Each line from the one containing "(unerwartete Gewinne). Ein" through the last line of the data below is to be written out verbatim, and nothing more.

**Data records**
--*--
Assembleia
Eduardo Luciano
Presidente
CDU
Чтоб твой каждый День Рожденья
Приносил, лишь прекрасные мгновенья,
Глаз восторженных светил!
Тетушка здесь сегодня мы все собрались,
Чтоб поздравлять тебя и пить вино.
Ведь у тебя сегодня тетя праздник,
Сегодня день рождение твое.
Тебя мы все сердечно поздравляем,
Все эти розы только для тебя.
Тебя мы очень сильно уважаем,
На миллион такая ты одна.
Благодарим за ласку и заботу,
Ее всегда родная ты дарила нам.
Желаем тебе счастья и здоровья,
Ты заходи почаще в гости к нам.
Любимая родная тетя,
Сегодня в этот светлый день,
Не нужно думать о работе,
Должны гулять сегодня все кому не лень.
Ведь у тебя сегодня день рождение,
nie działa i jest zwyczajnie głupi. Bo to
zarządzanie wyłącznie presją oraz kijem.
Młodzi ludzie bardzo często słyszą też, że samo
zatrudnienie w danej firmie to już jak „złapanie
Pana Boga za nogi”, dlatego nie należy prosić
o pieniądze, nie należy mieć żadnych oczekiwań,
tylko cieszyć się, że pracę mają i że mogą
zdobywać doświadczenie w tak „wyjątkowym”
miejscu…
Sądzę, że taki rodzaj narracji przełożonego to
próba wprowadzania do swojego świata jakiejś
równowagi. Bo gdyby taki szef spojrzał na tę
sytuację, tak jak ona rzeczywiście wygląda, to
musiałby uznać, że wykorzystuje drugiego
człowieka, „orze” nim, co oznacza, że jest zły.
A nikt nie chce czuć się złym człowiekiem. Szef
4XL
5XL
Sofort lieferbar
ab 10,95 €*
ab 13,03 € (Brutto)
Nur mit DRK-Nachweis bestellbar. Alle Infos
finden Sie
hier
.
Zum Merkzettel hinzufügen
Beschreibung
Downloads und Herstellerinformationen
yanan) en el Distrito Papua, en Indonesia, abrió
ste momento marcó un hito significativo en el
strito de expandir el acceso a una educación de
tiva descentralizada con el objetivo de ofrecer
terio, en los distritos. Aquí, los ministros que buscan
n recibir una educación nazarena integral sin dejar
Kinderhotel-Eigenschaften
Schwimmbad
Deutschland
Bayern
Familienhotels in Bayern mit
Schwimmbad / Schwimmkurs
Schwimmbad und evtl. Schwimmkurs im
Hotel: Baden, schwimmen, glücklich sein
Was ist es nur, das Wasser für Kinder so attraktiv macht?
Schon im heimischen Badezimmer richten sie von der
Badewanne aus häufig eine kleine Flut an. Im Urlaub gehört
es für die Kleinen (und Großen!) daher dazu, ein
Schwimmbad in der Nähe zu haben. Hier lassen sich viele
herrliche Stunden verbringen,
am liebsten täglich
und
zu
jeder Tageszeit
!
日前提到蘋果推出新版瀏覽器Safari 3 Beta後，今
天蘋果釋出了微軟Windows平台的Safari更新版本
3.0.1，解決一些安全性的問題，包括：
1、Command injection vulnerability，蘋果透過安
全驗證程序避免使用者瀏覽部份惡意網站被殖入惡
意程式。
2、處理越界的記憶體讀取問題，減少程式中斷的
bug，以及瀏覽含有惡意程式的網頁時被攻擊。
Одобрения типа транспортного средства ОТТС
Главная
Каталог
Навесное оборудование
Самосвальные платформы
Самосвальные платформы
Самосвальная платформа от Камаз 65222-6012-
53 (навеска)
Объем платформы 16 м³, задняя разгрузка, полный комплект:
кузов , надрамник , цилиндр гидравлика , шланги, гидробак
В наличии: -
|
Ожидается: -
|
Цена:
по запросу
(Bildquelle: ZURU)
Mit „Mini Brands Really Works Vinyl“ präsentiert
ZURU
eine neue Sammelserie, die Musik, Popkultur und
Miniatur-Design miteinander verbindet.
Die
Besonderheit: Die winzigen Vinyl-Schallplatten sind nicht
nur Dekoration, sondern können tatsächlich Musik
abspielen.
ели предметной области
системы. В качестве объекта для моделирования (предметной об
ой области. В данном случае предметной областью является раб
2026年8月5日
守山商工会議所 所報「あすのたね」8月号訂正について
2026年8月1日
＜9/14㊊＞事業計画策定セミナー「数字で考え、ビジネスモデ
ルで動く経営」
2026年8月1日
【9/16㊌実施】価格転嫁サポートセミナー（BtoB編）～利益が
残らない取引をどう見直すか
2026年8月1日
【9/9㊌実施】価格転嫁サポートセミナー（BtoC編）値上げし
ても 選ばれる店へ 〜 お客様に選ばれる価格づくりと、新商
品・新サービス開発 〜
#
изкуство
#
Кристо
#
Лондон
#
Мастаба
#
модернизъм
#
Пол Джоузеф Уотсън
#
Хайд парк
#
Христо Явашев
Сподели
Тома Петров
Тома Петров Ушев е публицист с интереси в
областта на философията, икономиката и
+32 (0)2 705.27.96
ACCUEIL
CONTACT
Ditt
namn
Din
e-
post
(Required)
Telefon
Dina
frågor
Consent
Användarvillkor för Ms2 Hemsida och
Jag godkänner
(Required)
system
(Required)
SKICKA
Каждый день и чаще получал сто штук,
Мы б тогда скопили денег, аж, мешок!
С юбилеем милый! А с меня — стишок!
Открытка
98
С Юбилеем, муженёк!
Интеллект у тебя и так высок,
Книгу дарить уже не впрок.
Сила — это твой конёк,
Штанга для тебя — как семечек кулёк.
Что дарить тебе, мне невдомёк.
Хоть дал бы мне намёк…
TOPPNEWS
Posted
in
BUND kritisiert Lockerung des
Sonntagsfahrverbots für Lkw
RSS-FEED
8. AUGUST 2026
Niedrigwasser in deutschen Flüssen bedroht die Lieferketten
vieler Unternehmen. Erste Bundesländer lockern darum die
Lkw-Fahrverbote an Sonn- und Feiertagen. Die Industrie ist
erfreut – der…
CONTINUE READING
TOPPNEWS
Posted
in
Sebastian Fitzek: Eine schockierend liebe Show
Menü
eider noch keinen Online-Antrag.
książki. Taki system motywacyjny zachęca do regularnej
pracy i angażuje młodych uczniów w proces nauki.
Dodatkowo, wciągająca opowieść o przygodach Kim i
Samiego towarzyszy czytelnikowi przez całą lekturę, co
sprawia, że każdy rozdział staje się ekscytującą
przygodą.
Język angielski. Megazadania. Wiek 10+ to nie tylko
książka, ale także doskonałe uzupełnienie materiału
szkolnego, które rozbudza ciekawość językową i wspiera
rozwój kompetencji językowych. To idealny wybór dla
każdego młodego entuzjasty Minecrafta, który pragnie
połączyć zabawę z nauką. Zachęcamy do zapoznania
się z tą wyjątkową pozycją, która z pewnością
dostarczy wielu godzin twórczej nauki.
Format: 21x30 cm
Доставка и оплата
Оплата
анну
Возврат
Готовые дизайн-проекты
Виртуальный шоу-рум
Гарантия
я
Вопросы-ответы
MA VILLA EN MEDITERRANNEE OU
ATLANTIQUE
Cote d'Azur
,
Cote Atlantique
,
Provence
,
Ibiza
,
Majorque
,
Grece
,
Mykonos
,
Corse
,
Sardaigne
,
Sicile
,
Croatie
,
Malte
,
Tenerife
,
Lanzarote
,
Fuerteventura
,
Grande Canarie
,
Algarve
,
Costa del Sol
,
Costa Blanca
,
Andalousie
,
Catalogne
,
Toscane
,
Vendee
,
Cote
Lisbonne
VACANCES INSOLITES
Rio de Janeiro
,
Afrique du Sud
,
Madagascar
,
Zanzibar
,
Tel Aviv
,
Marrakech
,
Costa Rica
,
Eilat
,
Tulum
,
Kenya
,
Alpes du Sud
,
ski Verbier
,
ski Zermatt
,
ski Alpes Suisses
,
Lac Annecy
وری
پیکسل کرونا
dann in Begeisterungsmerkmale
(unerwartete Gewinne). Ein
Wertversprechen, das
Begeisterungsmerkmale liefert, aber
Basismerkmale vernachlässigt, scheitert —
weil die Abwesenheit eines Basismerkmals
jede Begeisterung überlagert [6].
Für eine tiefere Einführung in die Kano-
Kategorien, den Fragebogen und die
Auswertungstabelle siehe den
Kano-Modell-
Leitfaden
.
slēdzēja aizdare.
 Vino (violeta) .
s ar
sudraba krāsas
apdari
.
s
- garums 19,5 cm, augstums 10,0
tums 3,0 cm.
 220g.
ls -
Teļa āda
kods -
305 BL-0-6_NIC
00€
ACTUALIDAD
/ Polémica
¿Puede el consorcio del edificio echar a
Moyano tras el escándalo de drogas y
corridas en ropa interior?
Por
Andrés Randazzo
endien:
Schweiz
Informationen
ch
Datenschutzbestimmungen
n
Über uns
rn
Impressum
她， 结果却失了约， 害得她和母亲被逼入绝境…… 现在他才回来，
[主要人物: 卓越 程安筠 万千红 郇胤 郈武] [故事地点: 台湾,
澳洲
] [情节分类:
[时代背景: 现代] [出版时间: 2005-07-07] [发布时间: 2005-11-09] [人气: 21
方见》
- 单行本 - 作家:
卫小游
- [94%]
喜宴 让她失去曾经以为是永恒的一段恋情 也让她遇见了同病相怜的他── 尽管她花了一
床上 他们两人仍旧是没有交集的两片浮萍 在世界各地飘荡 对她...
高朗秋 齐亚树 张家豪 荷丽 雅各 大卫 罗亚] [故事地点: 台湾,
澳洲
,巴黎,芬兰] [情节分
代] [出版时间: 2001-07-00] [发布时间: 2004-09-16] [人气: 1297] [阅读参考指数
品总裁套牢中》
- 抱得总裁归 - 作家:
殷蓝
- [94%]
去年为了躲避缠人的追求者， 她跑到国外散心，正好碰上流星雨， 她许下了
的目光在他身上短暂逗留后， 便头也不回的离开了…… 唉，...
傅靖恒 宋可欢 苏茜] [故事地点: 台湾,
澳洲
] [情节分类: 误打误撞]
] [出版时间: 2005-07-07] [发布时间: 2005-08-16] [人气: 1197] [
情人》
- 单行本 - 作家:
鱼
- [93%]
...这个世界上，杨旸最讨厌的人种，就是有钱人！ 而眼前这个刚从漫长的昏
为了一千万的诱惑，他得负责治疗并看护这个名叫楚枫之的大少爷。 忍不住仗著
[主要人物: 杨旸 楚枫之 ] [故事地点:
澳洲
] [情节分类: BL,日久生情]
--*--
**Finished task**
(unerwartete Gewinne). Ein
Wertversprechen, das
Begeisterungsmerkmale liefert, aber
Basismerkmale vernachlässigt, scheitert —
weil die Abwesenheit eines Basismerkmals
jede Begeisterung überlagert [6].
Für eine tiefere Einführung in die Kano-
Kategorien, den Fragebogen und die
Auswertungstabelle siehe den
Kano-Modell-
Leitfaden
.
slēdzēja aizdare.
 Vino (violeta) .
s ar
sudraba krāsas
apdari
.
s
- garums 19,5 cm, augstums 10,0
tums 3,0 cm.
 220g.
ls -
Teļa āda
kods -
305 BL-0-6_NIC
00€
ACTUALIDAD
/ Polémica
¿Puede el consorcio del edificio echar a
Moyano tras el escándalo de drogas y
corridas en ropa interior?
Por
Andrés Randazzo
endien:
Schweiz
Informationen
ch
Datenschutzbestimmungen
n
Über uns
rn
Impressum
她， 结果却失了约， 害得她和母亲被逼入绝境…… 现在他才回来，
[主要人物: 卓越 程安筠 万千红 郇胤 郈武] [故事地点: 台湾,
澳洲
] [情节分类:
[时代背景: 现代] [出版时间: 2005-07-07] [发布时间: 2005-11-09] [人气: 21
方见》
- 单行本 - 作家:
卫小游
- [94%]
喜宴 让她失去曾经以为是永恒的一段恋情 也让她遇见了同病相怜的他── 尽管她花了一
床上 他们两人仍旧是没有交集的两片浮萍 在世界各地飘荡 对她...
高朗秋 齐亚树 张家豪 荷丽 雅各 大卫 罗亚] [故事地点: 台湾,
澳洲
,巴黎,芬兰] [情节分
代] [出版时间: 2001-07-00] [发布时间: 2004-09-16] [人气: 1297] [阅读参考指数
品总裁套牢中》
- 抱得总裁归 - 作家:
殷蓝
- [94%]
去年为了躲避缠人的追求者， 她跑到国外散心，正好碰上流星雨， 她许下了
的目光在他身上短暂逗留后， 便头也不回的离开了…… 唉，...
傅靖恒 宋可欢 苏茜] [故事地点: 台湾,
澳洲
] [情节分类: 误打误撞]
] [出版时间: 2005-07-07] [发布时间: 2005-08-16] [人气: 1197] [
情人》
- 单行本 - 作家:
鱼
- [93%]
...这个世界上，杨旸最讨厌的人种，就是有钱人！ 而眼前这个刚从漫长的昏
为了一千万的诱惑，他得负责治疗并看护这个名叫楚枫之的大少爷。 忍不住仗著
[主要人物: 杨旸 楚枫之 ] [故事地点:
澳洲
] [情节分类: BL,日久生情]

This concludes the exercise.